3 Skypephone
- Type: Brand name Joint venture
- Industry: Communications
- Founded: 2007
- Headquarters: London, United Kingdom
- Products: Mobile phones
- Parent: 3, Skype

= 3 Skypephone Series =

The 3 Skypephone series was a range of 3G mobile phones made as a global project by the Three brand network. The project was initiated by Three's global handset team, some of whom later went on to found the mobile phone company INQ. The phones were sold in Australia, Austria, Denmark, Italy, Ireland, Sweden, the United Kingdom, Hong Kong and Macau, but the service has now been discontinued. Three offered 4000 free Skype outbound voice minutes with the phones. Initially, the quota expired after 90 days (30 days in Ireland) unless the user purchased another topup or was on a pay monthly plan. This restriction was lifted by the network in 2009, where calls could still be made and received without the need to "top up" with credit. The service was advertised as "unlimited" in the UK; however, it was subject to fair use limitations, as in other countries.

The Skypephone series of phones supported UMTS/W-CDMA 2100 MHz, GSM and GPRS (900/1800 MHz), as well as HSDPA with the Skypephone S2.

The Skypephone series used the normal 3G or GSM voice network for handling Skype calls, which permitted users to make Skype calls within Three's 3Gnetwork or when the user is out of range of the 3G network and is roaming on one of Three's partner 2G networks. The two Skypephone models were not unique in using normal GSM or 3G voice protocols for handling Skype]: Three's Symbian and Java ME-based Skype clients also did this, but they also needed a data connection for low-bandwidth communication with Three's servers while the voice call was being set up. All other mobile Skype applications (such as Skype for iPhone) used a GPRS, EDGE or 3G packet data connection to handle Skype.

The Skype application used was native to the 3 Skypephone series and is a Brew application, whereas other mobile Skype clients are 3rd-party downloads and are either Symbian or Java ME based (the latter is now defunct).
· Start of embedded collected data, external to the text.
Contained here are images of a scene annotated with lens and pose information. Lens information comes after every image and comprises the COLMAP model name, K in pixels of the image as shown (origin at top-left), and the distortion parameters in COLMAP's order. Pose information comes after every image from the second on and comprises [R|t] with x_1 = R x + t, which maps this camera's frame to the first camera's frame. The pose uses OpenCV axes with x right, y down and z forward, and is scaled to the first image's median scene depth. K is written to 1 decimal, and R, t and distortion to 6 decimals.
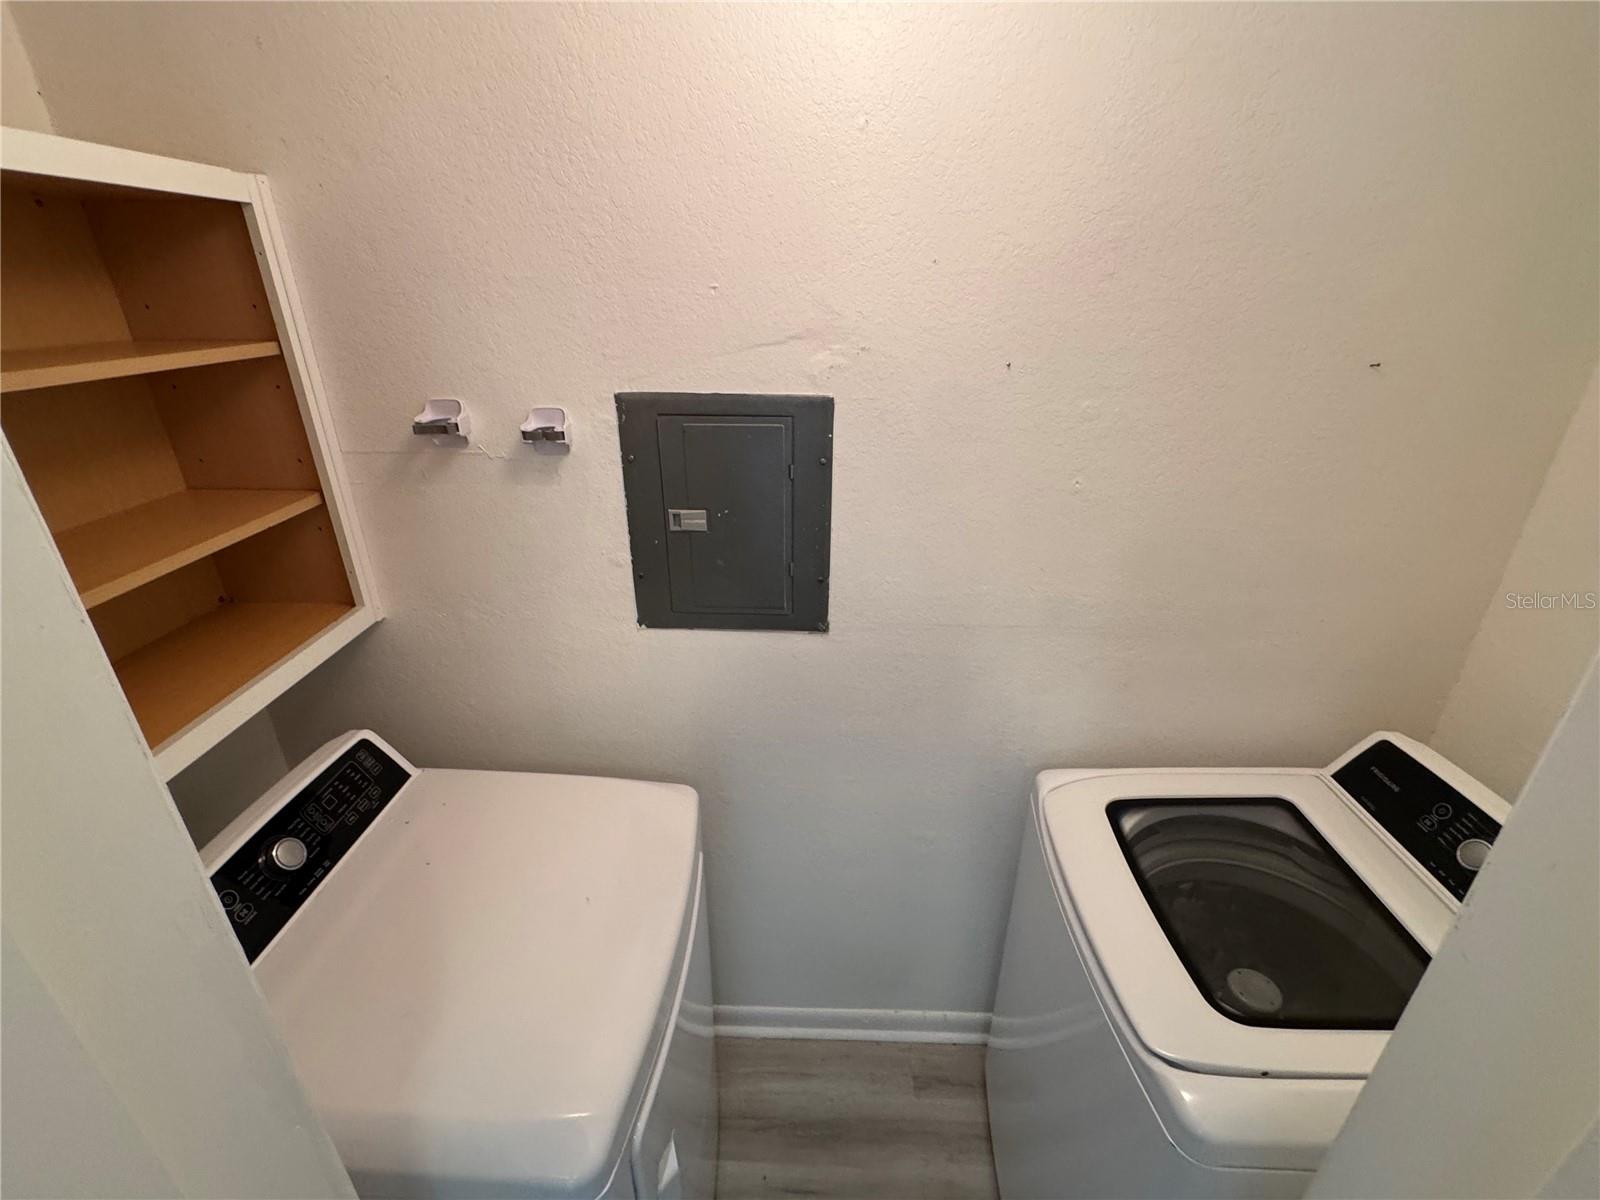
lens RADIAL K [[708.1, 0, 800.0], [0, 708.1, 600.0], [0, 0, 1]] dist [-0.000300, 0.000650]
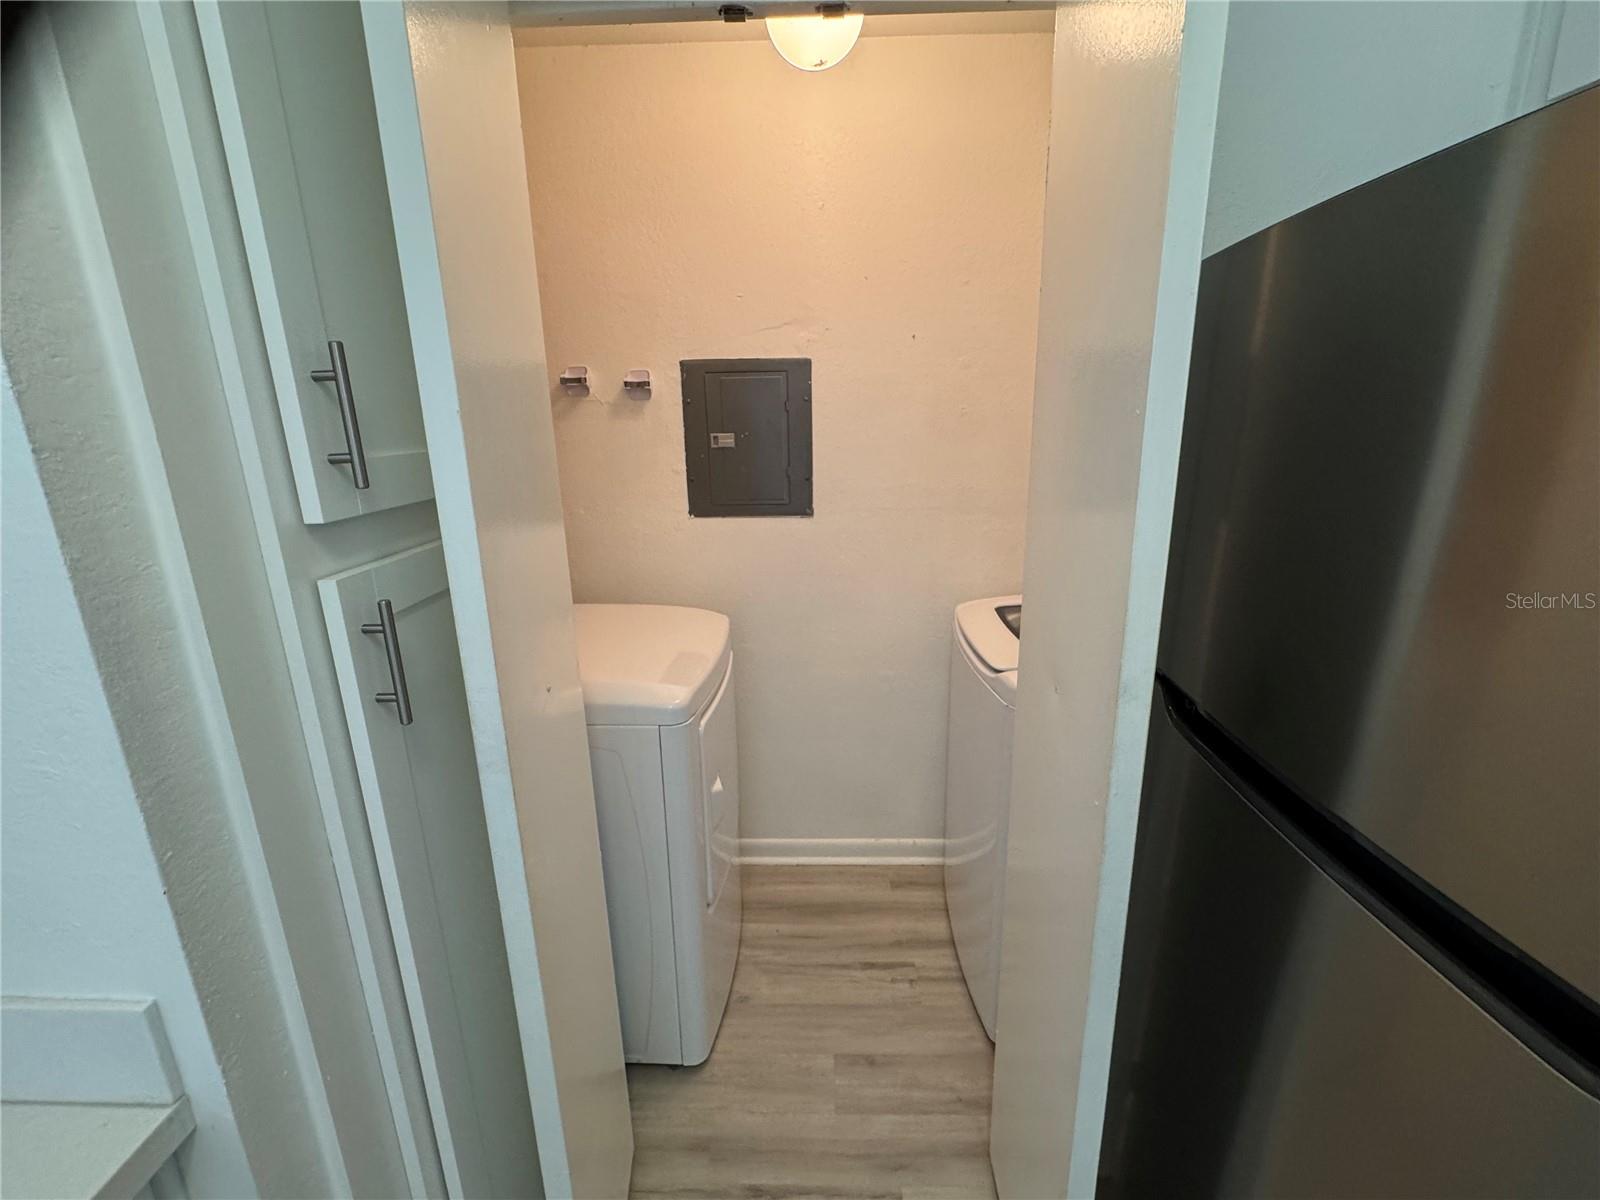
lens RADIAL K [[708.1, 0, 800.0], [0, 708.1, 600.0], [0, 0, 1]] dist [-0.000300, 0.000650]
pose [[0.999726, -0.022604, -0.006141, 0.016990], [0.021233, 0.985246, -0.169824, 0.500305], [0.009889, 0.169647, 0.985455, -0.492569]]
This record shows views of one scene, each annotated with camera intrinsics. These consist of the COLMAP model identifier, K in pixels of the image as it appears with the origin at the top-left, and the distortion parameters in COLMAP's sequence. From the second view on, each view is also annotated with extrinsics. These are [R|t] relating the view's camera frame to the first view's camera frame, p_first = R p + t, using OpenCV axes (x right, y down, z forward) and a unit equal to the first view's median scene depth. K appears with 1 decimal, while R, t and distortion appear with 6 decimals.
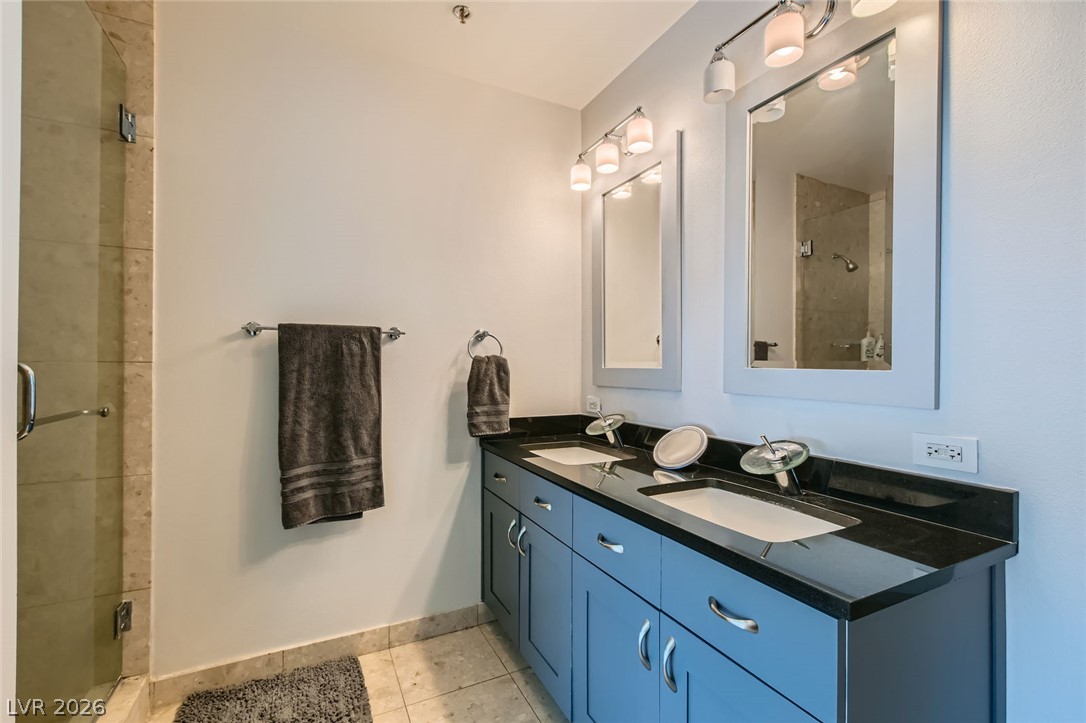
lens RADIAL K [[473.8, 0, 547.0], [0, 473.8, 363.7], [0, 0, 1]] dist [0.000990, -0.000682]
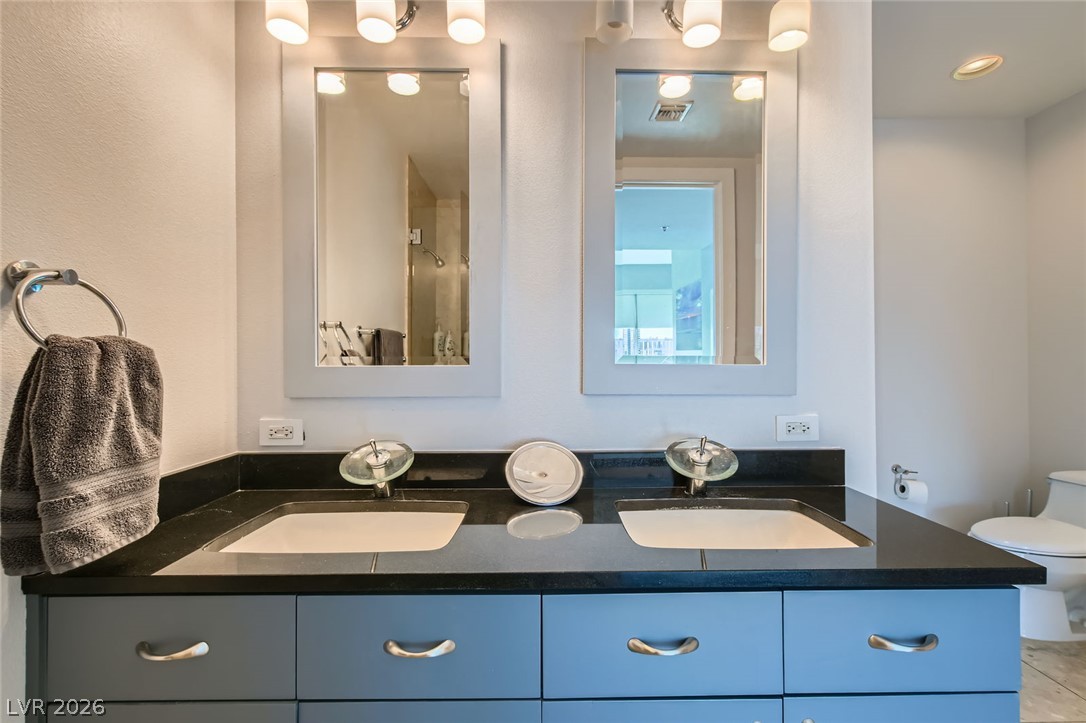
lens RADIAL K [[468.5, 0, 544.3], [0, 468.5, 365.0], [0, 0, 1]] dist [-0.055464, -0.000065]
pose [[0.421308, -0.014185, 0.906807, -0.290374], [-0.004540, 0.999832, 0.017749, -0.002388], [-0.906906, -0.011595, 0.421173, 0.543194]]
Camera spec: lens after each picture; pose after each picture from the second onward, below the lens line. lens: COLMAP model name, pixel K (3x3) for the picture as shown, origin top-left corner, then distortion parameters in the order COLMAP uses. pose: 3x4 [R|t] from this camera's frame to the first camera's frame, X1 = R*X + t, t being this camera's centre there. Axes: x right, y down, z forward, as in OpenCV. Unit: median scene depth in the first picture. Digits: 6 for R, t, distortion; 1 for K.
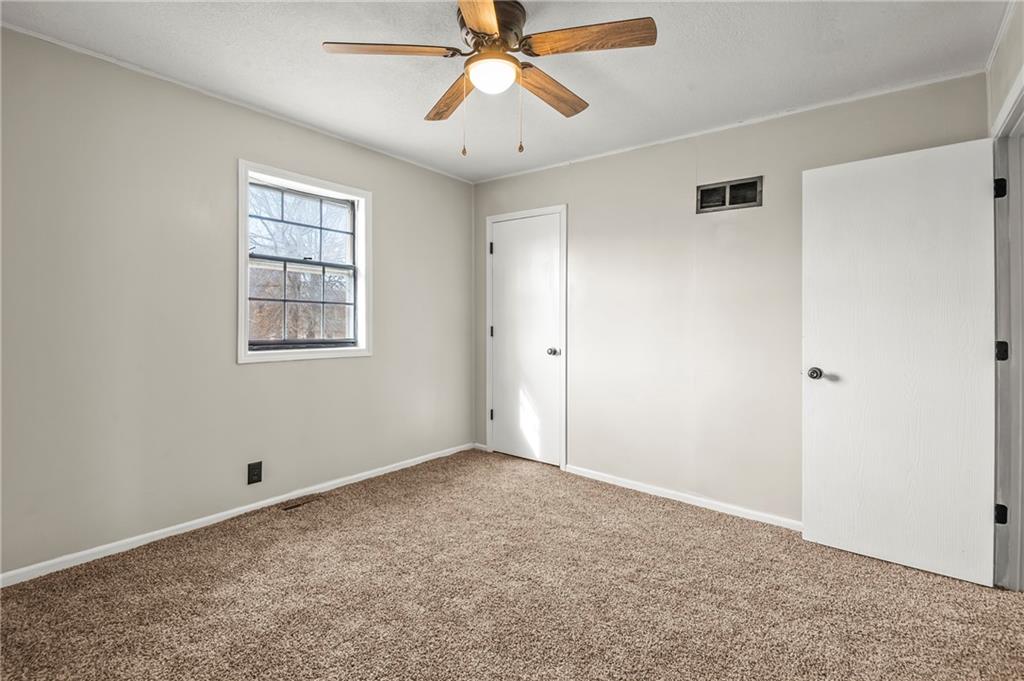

An advantage of using the standardized 3GPP circuit-switched (CS) voice protocols for handling calls is that it does not require a constant GPRS, EDGE, 3G or WiFi data connection, all of which consume significantly more battery life than CS voice.

The 3 Skypephone series used a USB connector for recharging and phone-to-PC communication – allowing them to recharge when plugged into a computer. Phone-to-PC connections are also possible over Bluetooth.

== Devices ==
- 3 Skypephone S1
- 3 Skypephone S2

== Usage terms ==
Free Skype-to-Skype calls and instant messages were only available in the country where the phone was purchased, or while roaming on Three's sister networks. Skype-to-Skype calls and instant messages were subject to a fair use policy of 4,000 minutes of outgoing calls and 10,000 instant messages per month (depending on country).

For Three's pay as you go customers, the Skype functionality was subject to activating a minimum top-up (value depending on country) and valid for 90 days (30 days in Ireland) from activating their last top-up, but Three removed the minimum top-up requirement on 1 May 2009.

==INQ==

The Skypephone project was a collaborative effort, with Three's global handset team working closely with Skype and Qualcomm. According to Skype, the Skypephone series, if it were to continue, could possibly be continued on a different network from Three.

In the Irish market, the phones were discontinued after the introduction of INQ handsets in January 2009.